The theme was repeated from coach to coach and old intrigues were rehashed. Jackie Fie, a head judge and a longtime FIG committee member who fought against the deduction, but abstained from voting seemed to remember that she had tried to apply a similar deduction to a Japanese gymnast in the 1983 World Championships but that Berger had overruled it.

Yet Titov thought he remembered a meet in 1981 when Fie called it on a Soviet gymnast. “A Soviet young girl,” he said. “A 13-year-old girl. Thirteen, much more severe. Remember (Fie) was on the front line to institute it and now she argues it. But, of course, I am sorry.”

Advertisement

The memories grew selective. Points of view on the judging swung wildly. Motives were assigned. It was put forth by Donna Strauss, coach of the U.S. team as well as Spivey’s coach, that Berger has it in her power to assign or strip judges. She is a force, Strauss said. The adults rallied. This would become one more example of the muddled world of international sports. They will rehash this for years.

And lost amid it all were the women, girls really, only 1 of them older than 16. What did they think of all this--this mess?

Well, it was difficult for them to say that the East Germans were over-scored, because they were doing their own routines at the same time. Of course, they knew they had been jobbed on the deduction but they were willing to fight through that.

“We all know that we got third,” said Garrison-Steves, who, at 21, is the oldest women in the competition. “We realize we’re a better team. We have to know that in our hearts.”

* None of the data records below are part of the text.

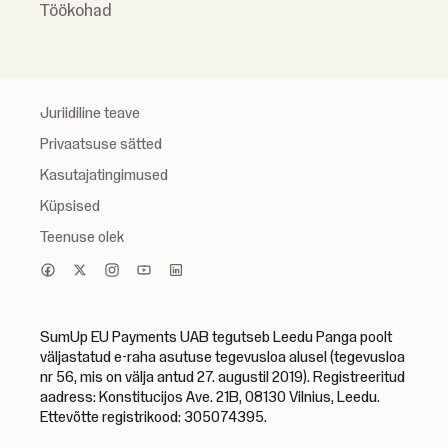
Töökohad
Juriidiline teave
Privaatsuse sätted
Kasutajatingimused
Küpsised
Teenuse olek
SumUp EU Payments UAB tegutseb Leedu Panga poolt
väljastatud e-raha asutuse tegevusloa alusel (tegevusloa
nr 56, mis on välja antud 27. augustil 2019). Registreeritud
aadress: Konstitucijos Ave. 21B, 08130 Vilnius, Leedu.
Ettevõtte registrikood: 305074395.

Yet give a girl the last word. Return this competition to the youth, who worked hardest for and enjoyed it the most after all. Said Missy Marlowe: “Anyway, we do this for ourselves.”

The Romanians were no match for the Soviets, whom they had beaten for the first time in the 1987 World Championships, but their duel will continue on the individual level Friday when the all-around competition begins.

Advertisement

The Soviets’ Shoushounova, with her 10s in vault, bars and floor exercise, scored a combined 79.675 to move slightly ahead of Romania’s Silivas at 79.575. Scores from the first 2 competitions will count half toward the all-around title.

Phoebe Mills, Brandy Johnson and Garrison-Steves were the only U.S. gymnasts to qualify for the all-around competition. Mills and Johnson also qualified for Sunday’s individual event championships. Mills will perform on the bars, beam and floor, Johnson on the bars.

Each country can advance a maximum of 3 gymnasts to the all-around competition, with only the top 8 advancing to the individual event competition.